任务要求 1:
据镜像报错讨论帖中 aokaokd 的说明,镜像找不到的错误是怎么造成的?用一到三句话回答。
任务要求 2:
接着镜像报错讨论帖的最后一句往下续写。

文档片段:

报错为镜像找不到,将镜像换成 1.6.0b0也是同样的报错。 但是在宿主机上1.7.0b0镜像存在。 image

image

求解答。

aokaokd commented 1 month ago

用新版本再重试下看看呢

PlanetAndMars commented 1 month ago

用新版本再重试下看看呢

我是用的就是latest版本呀,不知道您说的新版本什么意思呢

aokaokd commented 1 month ago

好的,看上去是kuscia里去拉secretflow镜像出现的问题,我们这边确认一下

aokaokd commented 1 month ago

刚才阿里云镜像仓库有抖动。这个错误是因为没有从远程仓库(secretflow-registry.cn-hangzhou.cr.aliyuncs.com/secretflow)拉取到本地导致。现在应该是恢复了。现在应该可以了

PlanetAndMars commented 1 month ago

刚才阿里云镜像仓库有抖动。这个错误是因为没有从远程仓库(secretflow-registry.cn-hangzhou.cr.aliyuncs.com/secretflow)拉取到本地导致。现在应该是恢复了。现在应该可以了

刚试了下,还是一样的报错呀。 image

如果是用0.8.0b0 和 1.6.0b0就没问题 用latest和1.7.0b0,1.6.0b0都不行

aokaokd commented 1 month ago

您部署完以后手动到pod 执行下k8s apply试下呢

PlanetAndMars commented 1 month ago

您部署完以后手动到pod 执行下k8s apply试下呢

kubectl apply -f AppImage.yaml 么?执行了这个的

magic-hya commented 1 month ago

我也遇到这个问题,我设置的私有仓库,仍然是从本地拉取镜像,同样的错误,怎么解决的

zimu-yuxi commented 1 month ago

1.私有仓库,这个配置暂不可用 2.k8s runp不会去拉远端的镜像的。确认下你的depolyment里用的是kuscia-secretflow镜像。

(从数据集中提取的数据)

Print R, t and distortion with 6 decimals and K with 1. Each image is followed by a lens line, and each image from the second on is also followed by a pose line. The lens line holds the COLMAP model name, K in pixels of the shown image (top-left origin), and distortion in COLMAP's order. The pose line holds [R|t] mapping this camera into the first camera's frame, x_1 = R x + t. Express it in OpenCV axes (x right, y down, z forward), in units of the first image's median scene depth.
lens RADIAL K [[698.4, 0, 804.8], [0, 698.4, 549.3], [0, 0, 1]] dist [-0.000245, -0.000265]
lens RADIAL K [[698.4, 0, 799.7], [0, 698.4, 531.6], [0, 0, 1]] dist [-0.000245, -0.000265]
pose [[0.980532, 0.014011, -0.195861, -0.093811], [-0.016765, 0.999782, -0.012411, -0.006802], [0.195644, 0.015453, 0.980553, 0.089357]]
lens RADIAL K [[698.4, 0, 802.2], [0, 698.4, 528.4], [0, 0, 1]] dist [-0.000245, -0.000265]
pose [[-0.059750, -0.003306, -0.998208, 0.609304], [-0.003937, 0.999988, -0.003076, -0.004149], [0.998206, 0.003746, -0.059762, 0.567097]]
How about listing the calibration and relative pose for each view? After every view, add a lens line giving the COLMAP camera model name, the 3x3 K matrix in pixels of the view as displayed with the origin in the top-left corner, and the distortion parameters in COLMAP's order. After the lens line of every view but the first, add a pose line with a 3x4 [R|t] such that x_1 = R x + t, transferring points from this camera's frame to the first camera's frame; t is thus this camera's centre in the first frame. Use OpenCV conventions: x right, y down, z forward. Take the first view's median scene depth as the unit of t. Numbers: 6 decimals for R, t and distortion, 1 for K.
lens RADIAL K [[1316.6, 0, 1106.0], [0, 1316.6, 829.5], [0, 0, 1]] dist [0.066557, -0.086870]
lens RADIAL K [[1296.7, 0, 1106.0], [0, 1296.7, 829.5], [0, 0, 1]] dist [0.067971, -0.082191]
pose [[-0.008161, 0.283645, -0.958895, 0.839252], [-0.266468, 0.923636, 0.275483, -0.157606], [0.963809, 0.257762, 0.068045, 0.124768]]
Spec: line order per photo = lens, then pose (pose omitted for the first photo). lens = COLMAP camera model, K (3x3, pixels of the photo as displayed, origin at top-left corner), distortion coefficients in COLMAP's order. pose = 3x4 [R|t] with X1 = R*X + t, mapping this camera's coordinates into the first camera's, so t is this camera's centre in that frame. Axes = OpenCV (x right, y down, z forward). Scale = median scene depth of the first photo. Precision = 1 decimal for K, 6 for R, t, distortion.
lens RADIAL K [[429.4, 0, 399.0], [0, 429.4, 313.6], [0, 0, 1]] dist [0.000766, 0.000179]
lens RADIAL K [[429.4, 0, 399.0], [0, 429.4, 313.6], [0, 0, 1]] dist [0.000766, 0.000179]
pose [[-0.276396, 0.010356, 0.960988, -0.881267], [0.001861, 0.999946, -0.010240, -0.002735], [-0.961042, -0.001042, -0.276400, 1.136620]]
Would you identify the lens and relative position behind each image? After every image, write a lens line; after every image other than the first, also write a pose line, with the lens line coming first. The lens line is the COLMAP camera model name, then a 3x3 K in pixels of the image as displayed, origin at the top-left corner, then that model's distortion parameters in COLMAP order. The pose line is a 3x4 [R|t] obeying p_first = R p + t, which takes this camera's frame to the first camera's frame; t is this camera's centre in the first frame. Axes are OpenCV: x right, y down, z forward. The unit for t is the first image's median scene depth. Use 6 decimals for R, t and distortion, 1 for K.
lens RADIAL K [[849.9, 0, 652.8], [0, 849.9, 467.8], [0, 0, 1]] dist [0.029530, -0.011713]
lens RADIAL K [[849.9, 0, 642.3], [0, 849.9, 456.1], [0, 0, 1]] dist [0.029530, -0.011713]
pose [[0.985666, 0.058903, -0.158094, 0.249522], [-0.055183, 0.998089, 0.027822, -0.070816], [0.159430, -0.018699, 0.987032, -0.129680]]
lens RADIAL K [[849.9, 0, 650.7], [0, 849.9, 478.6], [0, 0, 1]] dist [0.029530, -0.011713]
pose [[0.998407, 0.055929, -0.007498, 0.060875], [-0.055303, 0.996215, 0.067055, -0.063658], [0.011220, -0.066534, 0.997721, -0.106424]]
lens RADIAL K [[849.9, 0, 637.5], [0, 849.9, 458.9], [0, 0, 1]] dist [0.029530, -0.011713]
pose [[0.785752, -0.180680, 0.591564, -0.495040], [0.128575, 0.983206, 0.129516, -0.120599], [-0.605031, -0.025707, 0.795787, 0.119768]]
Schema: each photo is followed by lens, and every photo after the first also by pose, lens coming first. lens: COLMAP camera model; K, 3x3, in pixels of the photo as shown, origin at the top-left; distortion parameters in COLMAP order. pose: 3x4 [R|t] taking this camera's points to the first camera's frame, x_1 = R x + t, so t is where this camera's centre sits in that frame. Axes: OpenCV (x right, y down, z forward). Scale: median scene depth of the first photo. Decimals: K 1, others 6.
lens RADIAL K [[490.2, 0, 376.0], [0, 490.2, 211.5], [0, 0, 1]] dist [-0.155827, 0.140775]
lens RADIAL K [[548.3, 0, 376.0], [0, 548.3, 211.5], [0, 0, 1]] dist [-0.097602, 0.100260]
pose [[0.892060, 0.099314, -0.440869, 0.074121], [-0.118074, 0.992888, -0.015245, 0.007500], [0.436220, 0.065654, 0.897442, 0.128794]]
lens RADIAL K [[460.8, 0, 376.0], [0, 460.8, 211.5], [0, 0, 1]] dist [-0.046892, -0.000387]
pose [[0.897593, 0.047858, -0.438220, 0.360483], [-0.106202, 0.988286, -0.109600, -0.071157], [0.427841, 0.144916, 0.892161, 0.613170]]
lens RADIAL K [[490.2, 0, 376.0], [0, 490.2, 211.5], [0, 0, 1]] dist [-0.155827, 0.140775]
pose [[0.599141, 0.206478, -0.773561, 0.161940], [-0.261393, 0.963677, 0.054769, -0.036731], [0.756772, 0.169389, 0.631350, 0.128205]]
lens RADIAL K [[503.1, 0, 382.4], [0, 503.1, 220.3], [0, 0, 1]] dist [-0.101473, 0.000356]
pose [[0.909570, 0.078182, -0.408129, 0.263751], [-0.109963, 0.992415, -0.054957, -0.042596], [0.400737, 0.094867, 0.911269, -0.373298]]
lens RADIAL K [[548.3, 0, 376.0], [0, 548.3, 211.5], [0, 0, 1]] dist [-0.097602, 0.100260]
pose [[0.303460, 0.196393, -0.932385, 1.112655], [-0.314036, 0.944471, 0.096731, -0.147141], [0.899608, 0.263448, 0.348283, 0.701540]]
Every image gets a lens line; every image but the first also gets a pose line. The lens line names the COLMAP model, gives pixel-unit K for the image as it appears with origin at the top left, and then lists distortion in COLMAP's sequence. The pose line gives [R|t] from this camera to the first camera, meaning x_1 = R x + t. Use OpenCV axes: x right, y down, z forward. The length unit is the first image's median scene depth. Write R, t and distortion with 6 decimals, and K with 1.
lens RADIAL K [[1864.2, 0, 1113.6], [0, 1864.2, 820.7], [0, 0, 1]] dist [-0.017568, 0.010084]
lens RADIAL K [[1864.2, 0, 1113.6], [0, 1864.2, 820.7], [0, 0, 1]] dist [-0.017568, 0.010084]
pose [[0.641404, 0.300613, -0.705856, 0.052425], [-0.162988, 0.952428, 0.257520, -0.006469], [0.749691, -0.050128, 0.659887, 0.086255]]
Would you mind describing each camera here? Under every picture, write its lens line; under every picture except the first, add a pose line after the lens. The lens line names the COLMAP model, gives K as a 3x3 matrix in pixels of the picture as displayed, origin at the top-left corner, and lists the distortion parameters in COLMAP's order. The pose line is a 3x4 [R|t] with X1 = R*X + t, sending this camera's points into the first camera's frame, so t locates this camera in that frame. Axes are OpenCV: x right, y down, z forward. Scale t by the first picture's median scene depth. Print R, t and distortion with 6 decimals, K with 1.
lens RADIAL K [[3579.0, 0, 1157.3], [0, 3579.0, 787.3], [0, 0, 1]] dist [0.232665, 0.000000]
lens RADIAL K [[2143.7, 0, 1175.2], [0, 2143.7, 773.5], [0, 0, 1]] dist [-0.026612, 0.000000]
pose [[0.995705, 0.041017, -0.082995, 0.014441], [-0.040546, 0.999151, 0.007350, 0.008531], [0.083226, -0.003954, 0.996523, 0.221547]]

任务回答 1:
当时阿里云镜像仓库出现了抖动,镜像没能从远程仓库(secretflow-registry.cn-hangzhou.cr.aliyuncs.com/secretflow)拉取到本地,因此报出镜像找不到的错误。

任务回答 2:
magic-hya commented 1 month ago

是runp,如果不能拉远端的镜像,如何能够引入appimage的镜像

zimu-yuxi commented 1 month ago

是runp,如果不能拉远端的镜像,如何能够引入appimage的镜像

kuscia-secretflow这个镜像在构建的时候,已经将sf镜像打进去了。所以确认下depolyment里用的是kuscia-secretflow镜像

magic-hya commented 1 month ago

image 这个镜像就是kuscia-secretflow,但是后面不是要指定个appimage镜像执行任务,现在是这个执行任务的时候回去拉取appimage里面的镜像

github-actions[bot] commented 1 week ago

Stale issue message. Please comment to remove stale tag. Otherwise this issue will be closed soon.